Paper: Nam Nguyen, Thang Phan, Duc-Vu Nguyen, and Kiet Nguyen. 2023. ViSoBERT: A Pre-Trained Language Model for Vietnamese Social Media Text Processing. In Proceedings of the 2023 Conference on Empirical Methods in Natural Language Processing, pages 5191–5207, Singapore. Association for Computational Linguistics.

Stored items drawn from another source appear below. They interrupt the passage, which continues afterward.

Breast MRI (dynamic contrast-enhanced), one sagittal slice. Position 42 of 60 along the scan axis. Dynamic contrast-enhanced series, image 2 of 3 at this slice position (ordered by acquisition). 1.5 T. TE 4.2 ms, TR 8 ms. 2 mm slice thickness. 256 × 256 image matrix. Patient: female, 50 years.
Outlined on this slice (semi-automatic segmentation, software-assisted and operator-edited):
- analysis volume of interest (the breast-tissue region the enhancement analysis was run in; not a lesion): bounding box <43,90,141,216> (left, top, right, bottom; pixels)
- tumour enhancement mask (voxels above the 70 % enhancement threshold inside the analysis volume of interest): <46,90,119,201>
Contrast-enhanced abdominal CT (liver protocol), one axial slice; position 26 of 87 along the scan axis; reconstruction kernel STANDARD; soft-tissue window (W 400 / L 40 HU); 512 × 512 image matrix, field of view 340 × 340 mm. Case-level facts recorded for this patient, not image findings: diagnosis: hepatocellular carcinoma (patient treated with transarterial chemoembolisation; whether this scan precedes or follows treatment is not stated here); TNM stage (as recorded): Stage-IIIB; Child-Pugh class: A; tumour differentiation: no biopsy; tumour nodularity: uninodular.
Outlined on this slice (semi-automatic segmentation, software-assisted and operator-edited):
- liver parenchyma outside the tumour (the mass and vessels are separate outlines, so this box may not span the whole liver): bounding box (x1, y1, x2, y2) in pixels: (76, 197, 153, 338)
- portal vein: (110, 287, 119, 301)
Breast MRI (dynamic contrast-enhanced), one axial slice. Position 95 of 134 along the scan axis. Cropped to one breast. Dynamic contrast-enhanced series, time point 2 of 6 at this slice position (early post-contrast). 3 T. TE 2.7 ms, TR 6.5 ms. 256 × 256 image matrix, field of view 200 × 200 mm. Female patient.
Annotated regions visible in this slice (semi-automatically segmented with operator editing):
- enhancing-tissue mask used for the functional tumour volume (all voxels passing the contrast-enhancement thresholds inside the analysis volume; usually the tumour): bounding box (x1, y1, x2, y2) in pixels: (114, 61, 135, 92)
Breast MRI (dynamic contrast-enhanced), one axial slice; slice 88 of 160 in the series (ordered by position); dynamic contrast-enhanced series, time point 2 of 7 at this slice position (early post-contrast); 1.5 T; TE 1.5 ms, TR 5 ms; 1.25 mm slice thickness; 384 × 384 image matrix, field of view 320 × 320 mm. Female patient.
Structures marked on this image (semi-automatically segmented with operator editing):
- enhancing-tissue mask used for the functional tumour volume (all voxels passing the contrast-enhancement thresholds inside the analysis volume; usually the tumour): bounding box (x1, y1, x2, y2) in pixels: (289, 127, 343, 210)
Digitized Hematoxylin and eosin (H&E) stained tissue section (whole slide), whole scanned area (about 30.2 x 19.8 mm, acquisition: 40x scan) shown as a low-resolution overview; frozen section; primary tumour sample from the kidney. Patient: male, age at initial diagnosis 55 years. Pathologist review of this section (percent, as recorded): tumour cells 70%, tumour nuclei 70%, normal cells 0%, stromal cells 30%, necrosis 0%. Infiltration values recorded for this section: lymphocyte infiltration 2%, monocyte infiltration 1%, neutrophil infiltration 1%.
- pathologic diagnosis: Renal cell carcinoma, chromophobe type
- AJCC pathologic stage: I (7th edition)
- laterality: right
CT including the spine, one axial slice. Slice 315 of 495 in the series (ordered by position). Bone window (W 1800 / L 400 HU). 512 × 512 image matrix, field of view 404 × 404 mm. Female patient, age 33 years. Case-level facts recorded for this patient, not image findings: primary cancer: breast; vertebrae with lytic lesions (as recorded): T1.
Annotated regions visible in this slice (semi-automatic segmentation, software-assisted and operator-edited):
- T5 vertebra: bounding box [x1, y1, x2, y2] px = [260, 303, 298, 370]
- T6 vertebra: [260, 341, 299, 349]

CafeBERT: A Pre-Trained Language Model for Vietnamese
Abstract: CafeBERT, a new state-of-the-art pre-trained model that achieves superior results across all tasks in the VLUE benchmark. Our model combines the proficiency of a multilingual pre-trained model with Vietnamese linguistic knowledge. CafeBERT is developed based on the XLM-RoBERTa model, with an additional pretraining step utilizing a significant amount of Vietnamese textual data to enhance its adaptation to the Vietnamese language. For the purpose of future research, CafeBERT is made publicly available for research purposes.
Video: Link.
Huggingface: Link.
Paper: Phong Nguyen-Thuan Do, Son Quoc Tran, Phu Gia Hoang, Kiet Van Nguyen, and Ngan Luu-Thuy Nguyen. 2024. VLUE: A New Benchmark and Multi-task Knowledge Transfer Learning for Vietnamese Natural Language Understanding. In Findings of the Association for Computational Linguistics: NAACL 2024, pages 211–222, Mexico City, Mexico. Association for Computational Linguistics.